## Teks yang Diberikan
********

Bapak Pulang

0
0
Deskripsi

Hari ini tepat lima belas tahun tidak lagi bersua. Semoga rindu tersampaikan melalui angin di sepertiga malam yang senantiasa kudengungkan. Selaluku sebut namamu disetiap tengadah tanganku, ada beribu makna dan sejuta harapan dibalik untaian doaku. Semoga Allah memberikan jalan terbaik.

07 Maret 2023 

Hari ini tepat lima belas tahun tidak lagi bersua. Semoga rindu tersampaikan melalui angin di sepertiga malam yang senantiasa kudengungkan. Selaluku sebut namamu disetiap tengadah tanganku, ada beribu makna dan sejuta harapan dibalik untaian doaku. Semoga Allah memberikan jalan terbaik. Pak, tak usah risau. Mama dan adik di sini baik. Demikian pula denganku, si sulung. Allah maha baik. Jangan pernah putus doain kami pak, semoga kuat sampai akhir untuk melewati perjalanan hidup ini. Semoga Bapak tenang di sana, aamiin.   

--

Sabtu, 07 Maret 2008 pukul 12.00 WIB tepat ketika adzan dzuhur berkumandang. Saat aku berada di rumah sedang menonton televisi serial “Thomas and Friends” bersama saudara-saudara seumuran. Ditemani jajanan ala anak kecil yang berserakan di lantai dengan suansana yang begitu menyenangkan. Namun, suasana itu sekejap mata berubah ketika tiba-tiba Embah menghampiri aku seraya berkata “Zii, bapak kamu udah meninggal!” Embah dengan nada bicara pelan dan penuh kehati-hatian, berhasil membuat seisi ruangan terdiam.

********

## Bagian Data
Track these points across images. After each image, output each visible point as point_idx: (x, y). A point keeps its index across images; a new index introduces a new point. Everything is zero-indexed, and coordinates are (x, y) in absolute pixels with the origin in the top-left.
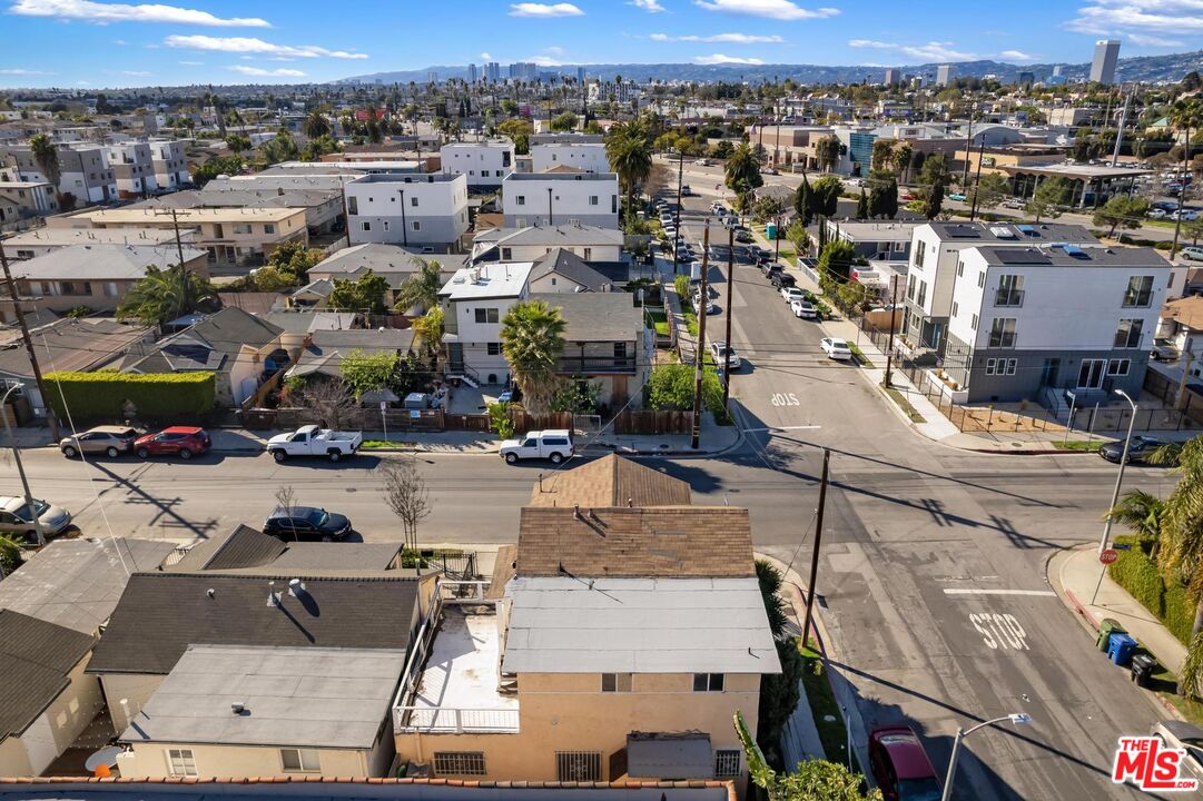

********

## Tujuan Latihan
Lanjutkan kisah tentang kepergian Bapak, dimulai tepat setelah kalimat terakhirnya.

## Jawaban
 Innalilahi wa inna ilahi rajiun 

“Haah? Bapak beneran udah ga ada, Mbah?” kalimat penuh keraguan. Telingaku tidak salah dengar nih? Beneran Bapakku yang dimaksud Embah yang usianya sudah separuh baya itu. 

Ketika aku berusaha menngubah poosisi untuk berdiri, Embah menepuk-nepuk pelan bahuku. “Yang sabar ya Zii.” 

Tidak jarang teman-teman ku mengucapkan bela sungkawa dan menunjukan rasa empatinya. “Yang sabar yaa zii” berkali-kali aku dengar, namun aku tidak benar-benar meresponnya, pikiranku kalut. 

Apa maksudnya? Kenapa aku harus sabar? 

Menit kemudian aku teringat suatu kejadian. Kakiku lemas tidak berdaya kalau mengingatnya. Berarti apa yang aku dengar tadi malam bukan hanya sekedar mimpi, Mama berbisik di telingaku saat akau tertidur “Zii, semalam Bapak kritis di rumah sakit. Doain Bapak biar cepet pulih ya, nak.” 

Mendengar berita duka tersebut untuk pertama kalinya, tubuh saya lemas tidak berdaya dan dada terasa sesak. Hal yang paling saya takutkan selama ini terjadi. Air mata menetes tanpa henti. Sosok yang baru saya kenal empat tahun lalu, akhirnya kembali ke pangkuan-Nya setelah tiga belas bulan berjuang melawan penyakit yang menyerang bagian perutnya. 

Setelah mendengar kabar tersebut, tidak pikir lama saya langsung bergegas lari ke rumah Embah (orang tua dari pihak Bapak) tanpa memikirkan celotehan orang yang mengkhawatirkanku. Hati saya hancur ketika melihat banyaknya orang berlalu-lalang untuk takziah dan mobil ambulance yang masih bertenger di depan rumah. 

Langkah saya terhenti ketika berhasil menemukan sosok Mama. Saya memeluk beliau dengan erat dan menangis layaknya putri kecil yang kehilangan superhero dalam hidupnya. 

“Maa…Bapak udah meninggal yaa? Terus Bapak Zii siapa?” dengan polosnya saya menayakan hal tersebut dihadapan Mama. 

“Iyaa…Bapak udah meninggal Zii. Gapapa yaa sama Mama ajaa” dengan nada bicara lemas dan diiringi tangis, akhirnya kami berdua berpelukan erat dengan perasaan hancur yang mendalam.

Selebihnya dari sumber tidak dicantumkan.